Infeksi Ginjal: Bahaya, Gejala, dan Cara Pencegahannya yang Efektif

Infeksi ginjal, atau pielonefritis, adalah kondisi serius yang terjadi ketika bakteri dari saluran kemih bawah (seperti kandung kemih) menyebar naik ke satu atau kedua ginjal. Kondisi ini bisa sangat menyakitkan dan berpotensi menyebabkan kerusakan ginjal permanen jika tidak ditangani dengan cepat dan tepat. Memahami bahaya, mengenali gejalanya, serta menerapkan cara pencegahan yang efektif adalah kunci untuk melindungi kesehatan ginjal Anda dari ancaman ini. Jangan anggap remeh kondisi ini, karena komplikasinya bisa fatal.

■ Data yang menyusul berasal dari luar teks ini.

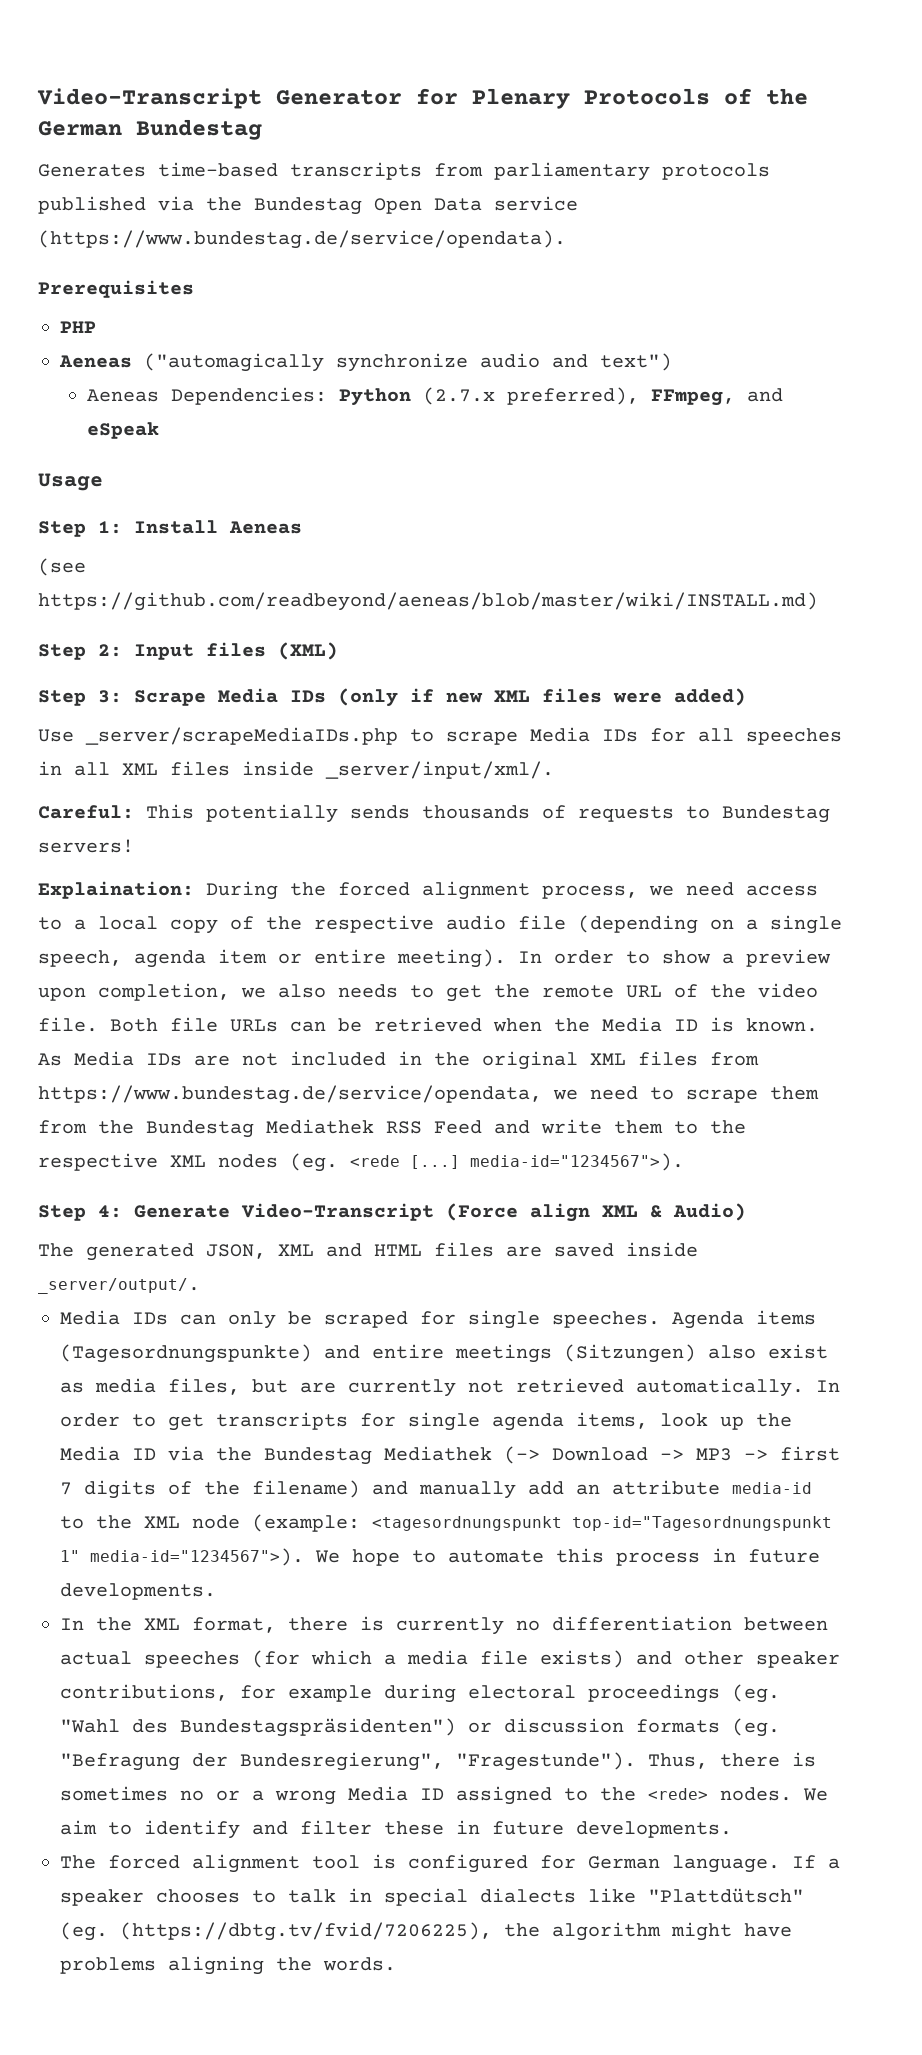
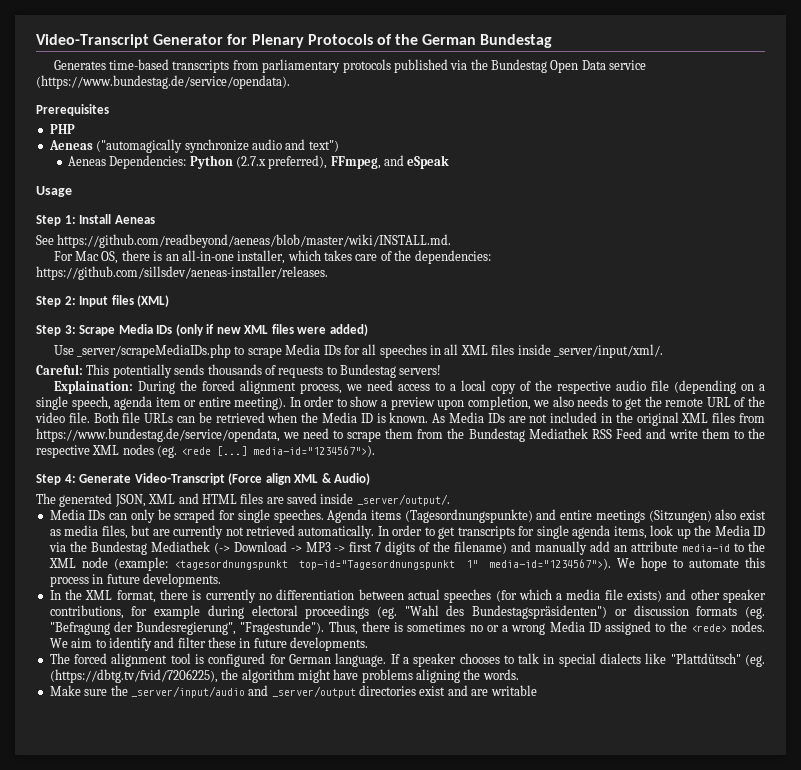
[38,558,86,576] [38,592,818,611] (see https://github.com/readbeyond/aeneas/blob/master/wiki/INSTALL.md) -> [36,234,452,248] [53,250,491,264] [36,266,328,280] See https://github.com/readbeyond/aeneas/blob/master/wiki/INSTALL.md. // For Mac OS, there is an all-in-one installer, which takes care of the dependencies: https://github.com/sillsdev/aeneas-installer/releases.
(396, 1964) none -> [49,685,537,698] // Make sure the _server/input/audio and _server/output directories exist and are writable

Bahaya dari infeksi ginjal tidak hanya terbatas pada nyeri hebat. Jika tidak diobati, infeksi bisa menyebar ke aliran darah, menyebabkan sepsis, yaitu respons tubuh yang mengancam jiwa terhadap infeksi. Sepsis dapat mengakibatkan kerusakan organ multipel dan bahkan kematian. Selain itu, infeksi berulang atau infeksi yang tidak diobati dengan tuntas dapat menyebabkan jaringan parut pada ginjal, yang pada akhirnya bisa mengganggu fungsi ginjal secara permanen dan berujung pada penyakit ginjal kronis. Seorang ahli urologi di sebuah rumah sakit di kota Surabaya pada tanggal 12 Juni 2025 melaporkan peningkatan kasus infeksi ginjal yang terlambat ditangani, dengan beberapa di antaranya telah mengalami komplikasi serius.

Gejala infeksi ginjal biasanya muncul tiba-tiba dan bisa sangat intens. Tanda-tanda yang umum meliputi demam tinggi (seringkali di atas 38°C), menggigil, nyeri punggung atau samping (biasanya di satu sisi tubuh, di bawah tulang rusuk), mual, muntah, serta sensasi terbakar atau nyeri saat buang air kecil. Anda mungkin juga merasa sering ingin buang air kecil, urine keruh atau berbau tidak sedap, dan terkadang mengandung darah. Jika Anda mengalami gejala-gejala ini, sangat penting untuk segera mencari pertolongan medis. Penanganan dini dengan antibiotik adalah kunci untuk mencegah komplikasi.

Cara pencegahan infeksi ginjal yang efektif sebenarnya dimulai dari pencegahan infeksi saluran kemih (ISK) bawah. Selalu buang air kecil setelah berhubungan intim. Bagi wanita, usap dari depan ke belakang setelah buang air besar untuk mencegah bakteri dari area anus masuk ke uretra. Minum cukup air putih setiap hari untuk membantu membersihkan bakteri dari saluran kemih. Hindari menahan buang air kecil terlalu lama. Jika Anda rentan terhadap ISK, dokter mungkin merekomendasikan asupan suplemen cranberry atau dosis rendah antibiotik pencegahan. Edukasi kebersihan pribadi yang rutin, seperti yang disampaikan oleh seorang petugas kesehatan di sebuah klinik di kota Makassar pada acara sosialisasi kesehatan hari Rabu, 15 Mei 2025, merupakan langkah dasar namun vital dalam mencegah kondisi ini.